Before the vote, Franchot, who is considering a 2022 run for governor, called the exonerees by name, saying they were “all victims of a broken criminal justice system.”

Kopp described the compensation, which ranged from $903,560 for Williams to $3,026,840 to Lomax, as a “very small token of the heartfelt apologies of the state and all of our citizens.”

None of the men or their attorneys attended Wednesday’s meeting.

But Lomax said in an interview that he was touched by Kopp’s “very heartfelt” words and the acknowledgment by Franchot that “something needed to be done.”

Even before his release in 2006, Lomax started a parole reform initiative for inmates and former inmates — the Lifers Coalition. He has built that effort into the Maryland Restorative Justice Initiative, where he serves as executive director.

He said the settlement will allow him for the first time in his life to put the 39 years of incarceration behind him.

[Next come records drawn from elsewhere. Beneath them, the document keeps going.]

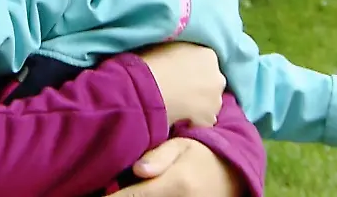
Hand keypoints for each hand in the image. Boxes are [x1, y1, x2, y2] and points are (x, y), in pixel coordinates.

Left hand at [112, 138, 240, 196]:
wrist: (234, 174)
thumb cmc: (203, 154)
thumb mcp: (183, 145)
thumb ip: (159, 156)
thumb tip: (138, 169)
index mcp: (177, 184)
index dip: (112, 196)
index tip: (102, 191)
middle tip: (114, 189)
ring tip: (127, 190)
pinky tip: (140, 194)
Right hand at [137, 42, 225, 128]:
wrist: (148, 90)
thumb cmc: (152, 63)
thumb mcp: (167, 46)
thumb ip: (180, 53)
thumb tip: (178, 59)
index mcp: (208, 55)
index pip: (205, 61)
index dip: (192, 68)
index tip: (180, 73)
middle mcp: (217, 77)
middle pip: (211, 81)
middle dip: (200, 86)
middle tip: (180, 90)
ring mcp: (216, 100)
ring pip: (210, 102)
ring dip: (199, 104)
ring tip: (179, 106)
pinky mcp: (208, 120)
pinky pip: (204, 120)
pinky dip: (195, 121)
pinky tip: (181, 119)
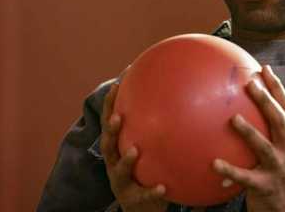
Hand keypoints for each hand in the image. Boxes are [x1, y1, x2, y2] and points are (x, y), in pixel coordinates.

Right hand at [100, 82, 167, 211]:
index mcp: (117, 149)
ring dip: (126, 160)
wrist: (141, 207)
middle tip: (117, 117)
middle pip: (107, 145)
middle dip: (110, 130)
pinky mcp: (133, 199)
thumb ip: (155, 129)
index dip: (109, 105)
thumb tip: (176, 98)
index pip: (110, 123)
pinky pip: (143, 194)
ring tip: (134, 151)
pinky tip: (162, 187)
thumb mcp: (147, 149)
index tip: (117, 85)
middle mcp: (114, 163)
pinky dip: (151, 191)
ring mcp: (121, 182)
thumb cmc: (146, 171)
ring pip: (119, 170)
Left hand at [212, 65, 284, 211]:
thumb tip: (237, 105)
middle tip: (251, 84)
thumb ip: (266, 131)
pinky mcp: (265, 186)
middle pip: (280, 121)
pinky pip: (244, 177)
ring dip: (250, 131)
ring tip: (233, 118)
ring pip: (264, 147)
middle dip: (267, 101)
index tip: (264, 69)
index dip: (278, 88)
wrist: (284, 208)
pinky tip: (214, 163)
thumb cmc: (273, 173)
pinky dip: (230, 170)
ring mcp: (279, 169)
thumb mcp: (277, 151)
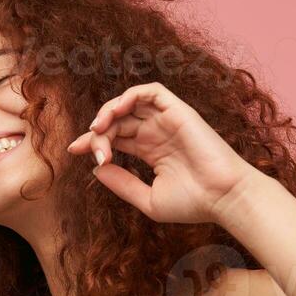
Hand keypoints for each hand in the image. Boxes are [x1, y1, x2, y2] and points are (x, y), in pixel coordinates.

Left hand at [66, 81, 255, 224]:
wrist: (223, 199)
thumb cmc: (193, 204)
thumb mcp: (148, 199)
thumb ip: (122, 184)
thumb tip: (96, 169)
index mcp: (152, 150)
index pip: (115, 137)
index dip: (93, 141)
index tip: (73, 150)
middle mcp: (158, 132)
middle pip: (117, 121)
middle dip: (98, 133)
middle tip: (91, 150)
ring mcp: (167, 120)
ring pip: (129, 103)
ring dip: (109, 110)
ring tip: (98, 128)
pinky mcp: (178, 111)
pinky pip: (150, 91)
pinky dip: (128, 96)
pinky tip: (115, 113)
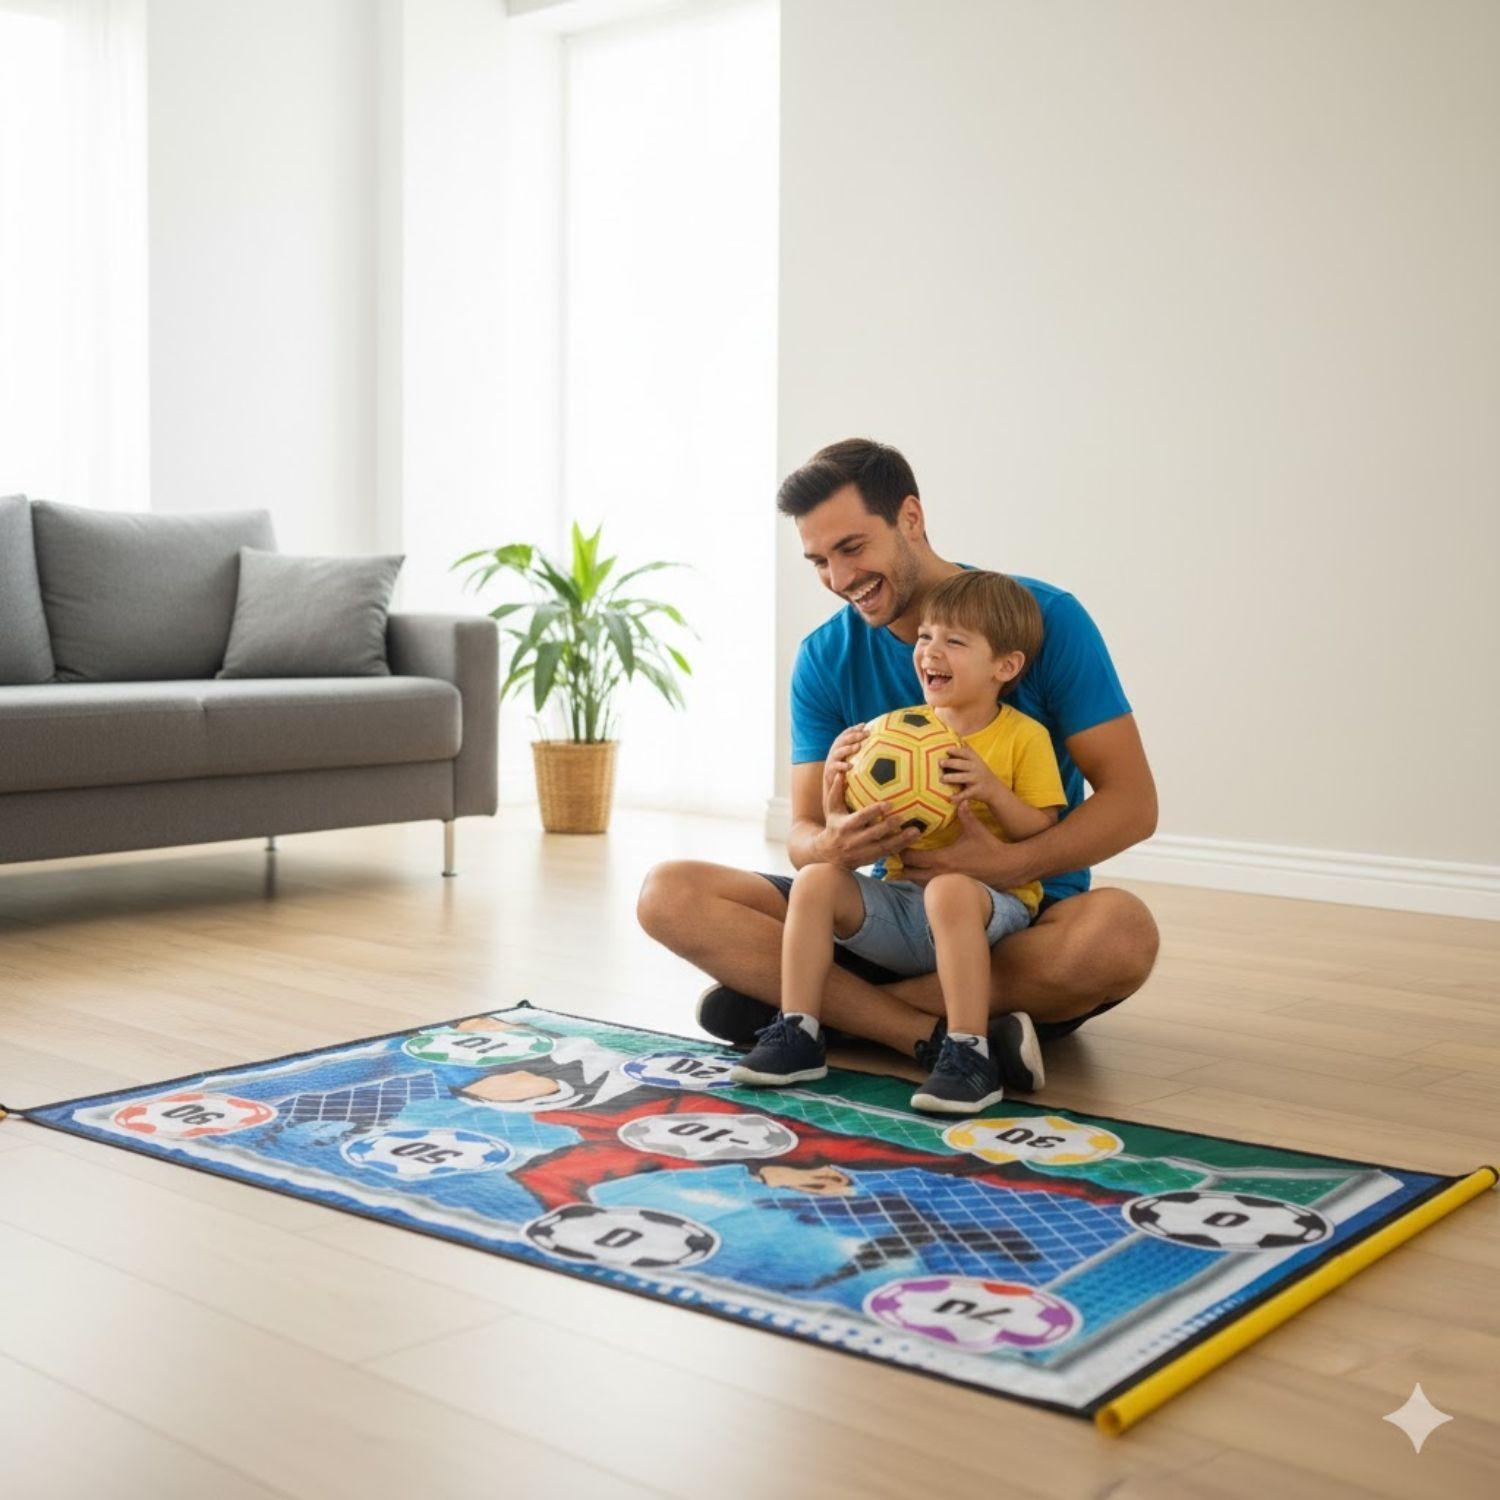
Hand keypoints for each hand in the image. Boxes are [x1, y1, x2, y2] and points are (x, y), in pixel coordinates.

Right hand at [818, 722, 920, 869]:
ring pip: (884, 846)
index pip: (861, 818)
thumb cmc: (833, 827)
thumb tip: (839, 772)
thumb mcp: (831, 810)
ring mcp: (863, 852)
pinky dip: (901, 847)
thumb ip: (835, 792)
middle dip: (890, 826)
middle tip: (905, 816)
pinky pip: (888, 853)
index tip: (889, 803)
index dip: (874, 811)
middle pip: (875, 833)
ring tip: (916, 831)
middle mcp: (854, 840)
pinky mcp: (871, 859)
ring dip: (901, 840)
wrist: (829, 856)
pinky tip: (914, 839)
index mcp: (845, 826)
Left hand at [899, 800, 1022, 886]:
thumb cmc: (990, 848)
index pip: (911, 858)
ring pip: (917, 883)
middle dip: (901, 865)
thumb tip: (960, 799)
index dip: (901, 851)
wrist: (1006, 868)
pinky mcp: (951, 888)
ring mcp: (945, 883)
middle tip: (897, 854)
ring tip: (904, 864)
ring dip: (910, 874)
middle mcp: (940, 874)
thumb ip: (965, 814)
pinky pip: (929, 887)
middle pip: (908, 873)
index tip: (897, 842)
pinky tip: (921, 872)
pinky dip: (922, 881)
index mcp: (942, 859)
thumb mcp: (976, 829)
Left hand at [939, 744, 1003, 811]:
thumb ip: (965, 756)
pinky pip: (966, 794)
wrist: (995, 789)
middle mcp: (976, 768)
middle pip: (962, 764)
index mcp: (975, 760)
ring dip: (952, 778)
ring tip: (942, 778)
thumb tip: (949, 746)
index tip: (947, 750)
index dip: (956, 751)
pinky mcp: (976, 791)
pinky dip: (958, 797)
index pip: (965, 753)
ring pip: (963, 778)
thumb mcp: (976, 763)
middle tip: (940, 763)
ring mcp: (977, 779)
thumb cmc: (980, 774)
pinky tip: (950, 798)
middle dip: (951, 763)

“I’m still connected to what happened to me in the past,” he said. “I will finally be able to put this whole saga, this whole ordeal, behind me.”

Lomax was convicted of killing a grocery store night manager in Baltimore in 1968. A judge later ruled his defense lawyer was ineffective and failed to offer evidence in court that could have proved Lomax was innocent.

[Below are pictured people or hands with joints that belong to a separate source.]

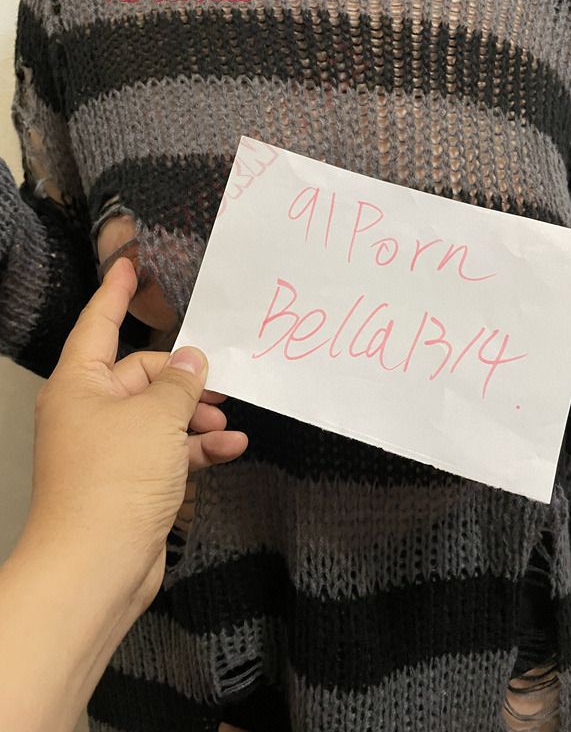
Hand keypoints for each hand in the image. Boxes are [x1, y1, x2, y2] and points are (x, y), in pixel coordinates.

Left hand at [0, 256, 247, 731]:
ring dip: (198, 418)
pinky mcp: (131, 480)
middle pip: (143, 375)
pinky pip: (167, 451)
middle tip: (223, 380)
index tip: (130, 262)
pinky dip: (196, 448)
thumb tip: (193, 359)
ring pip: (160, 416)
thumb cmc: (116, 478)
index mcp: (81, 384)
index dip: (116, 291)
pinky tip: (231, 448)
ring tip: (229, 424)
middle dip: (185, 379)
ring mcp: (111, 448)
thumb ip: (180, 382)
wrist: (97, 566)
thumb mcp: (156, 417)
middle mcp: (92, 411)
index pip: (100, 324)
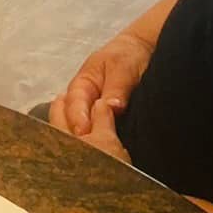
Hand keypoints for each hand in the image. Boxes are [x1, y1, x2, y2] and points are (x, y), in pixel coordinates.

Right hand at [48, 30, 152, 161]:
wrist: (141, 53)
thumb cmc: (127, 56)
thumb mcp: (122, 67)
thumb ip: (116, 87)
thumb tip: (112, 107)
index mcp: (81, 86)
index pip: (73, 104)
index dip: (78, 118)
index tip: (84, 132)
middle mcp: (82, 104)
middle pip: (71, 124)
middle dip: (77, 137)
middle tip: (88, 152)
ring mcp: (92, 117)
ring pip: (83, 134)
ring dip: (88, 144)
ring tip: (95, 160)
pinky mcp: (104, 128)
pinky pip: (98, 139)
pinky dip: (99, 148)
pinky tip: (105, 159)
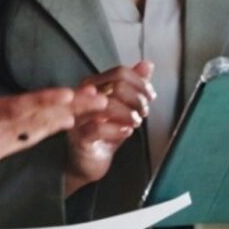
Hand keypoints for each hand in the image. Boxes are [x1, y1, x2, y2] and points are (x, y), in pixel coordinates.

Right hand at [0, 47, 77, 203]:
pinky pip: (23, 142)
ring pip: (33, 133)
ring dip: (62, 120)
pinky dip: (45, 131)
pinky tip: (61, 124)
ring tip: (90, 109)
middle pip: (34, 122)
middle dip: (69, 110)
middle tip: (99, 100)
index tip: (69, 96)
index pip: (15, 109)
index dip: (43, 103)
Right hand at [64, 61, 153, 195]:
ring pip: (109, 104)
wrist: (88, 162)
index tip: (149, 96)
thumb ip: (134, 85)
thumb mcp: (123, 107)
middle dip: (138, 100)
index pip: (119, 73)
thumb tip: (146, 65)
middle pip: (117, 86)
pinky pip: (99, 128)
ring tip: (134, 123)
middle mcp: (83, 97)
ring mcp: (80, 117)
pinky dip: (118, 129)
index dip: (140, 83)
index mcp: (93, 86)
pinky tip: (125, 132)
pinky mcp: (79, 137)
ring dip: (130, 114)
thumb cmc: (103, 135)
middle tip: (142, 112)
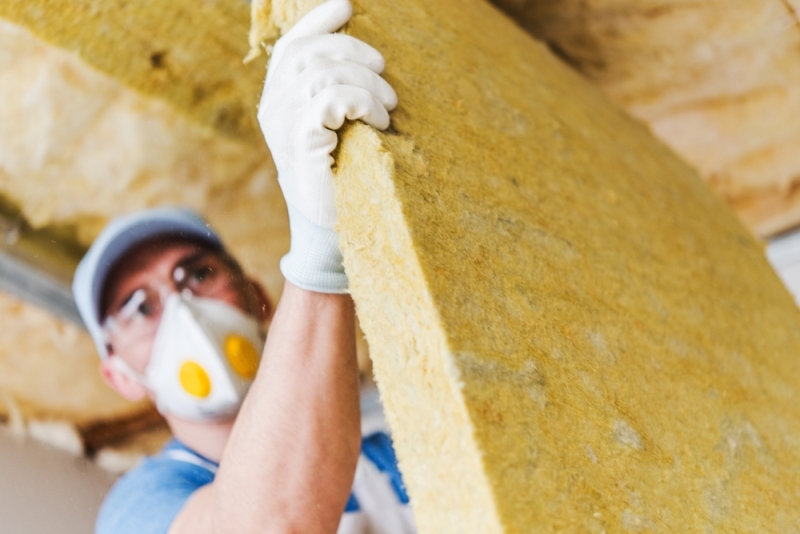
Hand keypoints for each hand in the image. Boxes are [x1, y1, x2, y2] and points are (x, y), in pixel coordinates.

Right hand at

In the interview, Lomax said he always personally felt vindicated “because I knew I hadn’t committed the crime . . . and the most important people in my life knew I was innocent.”

Among them was his sister, Carolyn, who fought until she died in 2015 to see him receive justice, Lomax said. She lived long enough to see his verdict set aside and the granting of a “writ of actual innocence” from the Baltimore City state’s attorney in 2014. He said he is haunted that his sister did not witness Wednesday’s vote.

Lomax lives in East Baltimore. He plans to use the money, which will be paid in installments through July 2021, to provide a better life for his family two grown children, seven grandchildren and a growing coterie of great-grandchildren.

“Each generation since I’ve been born have had to struggle to get by in life,” Lomax said, adding that his sister suffered with no heat in her home while she juggled bills. He said he has talked with his daughter about creating generational wealth for his children and the future children in his family.

“We’re not giving money away. I’m talking about creating situations where [subsequent] generations won’t have the struggle that we had,” he said.

Lamar Johnson said he wants to launch a real estate business, purchasing homes, rehabilitating them and renting them. First purchase: a home for his mother.

Williams, who has struggled with substance abuse and had bouts of homelessness, will be able to use the money to find stable housing and treatment, his lawyers said.

Asked this summer what compensation from the state would mean, Shipley said, his voice cracking: “Not only would it help me, it would help my family. My family still lives in the projects, still struggling. It would do a lot for me.”

The awards include an additional $10,000 for each man to use for counseling.

“Even though no dollar amount can restore what was stolen from them,” Franchot said, “I hope that today’s action brings some solace and sense of vindication to these five individuals.”